> PROVIDED ENTRIES
>>>
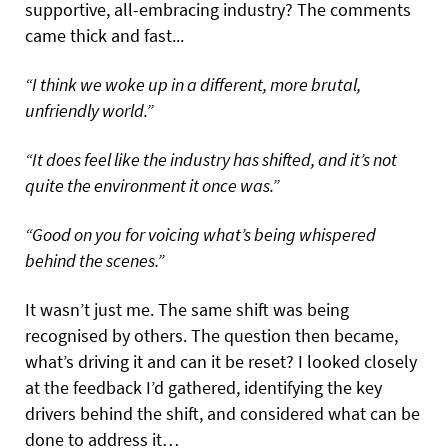
supportive, all-embracing industry? The comments
came thick and fast...
“I think we woke up in a different, more brutal,
unfriendly world.”
“It does feel like the industry has shifted, and it’s not
quite the environment it once was.”
“Good on you for voicing what’s being whispered
behind the scenes.”
It wasn’t just me. The same shift was being
recognised by others. The question then became,
what’s driving it and can it be reset? I looked closely
at the feedback I’d gathered, identifying the key
drivers behind the shift, and considered what can be
done to address it…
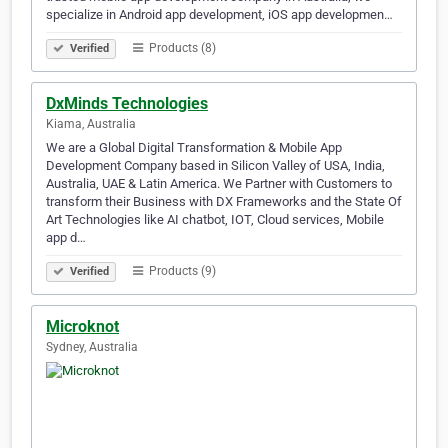
specialize in Android app development, iOS app developmen…
Products (8)
Verified
DxMinds Technologies
Kiama, Australia
We are a Global Digital Transformation & Mobile App
Development Company based in Silicon Valley of USA, India,
Australia, UAE & Latin America. We Partner with Customers to
transform their Business with DX Frameworks and the State Of
Art Technologies like AI chatbot, IOT, Cloud services, Mobile
app d…
Products (9)
Verified
Microknot
Sydney, Australia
<<<
> YOUR GOAL
Whenever a line of the data includes the word "Technologies", show that line in full.

> WRITTEN ANSWER
DxMinds Technologies
Art Technologies like AI chatbot, IOT, Cloud services, Mobile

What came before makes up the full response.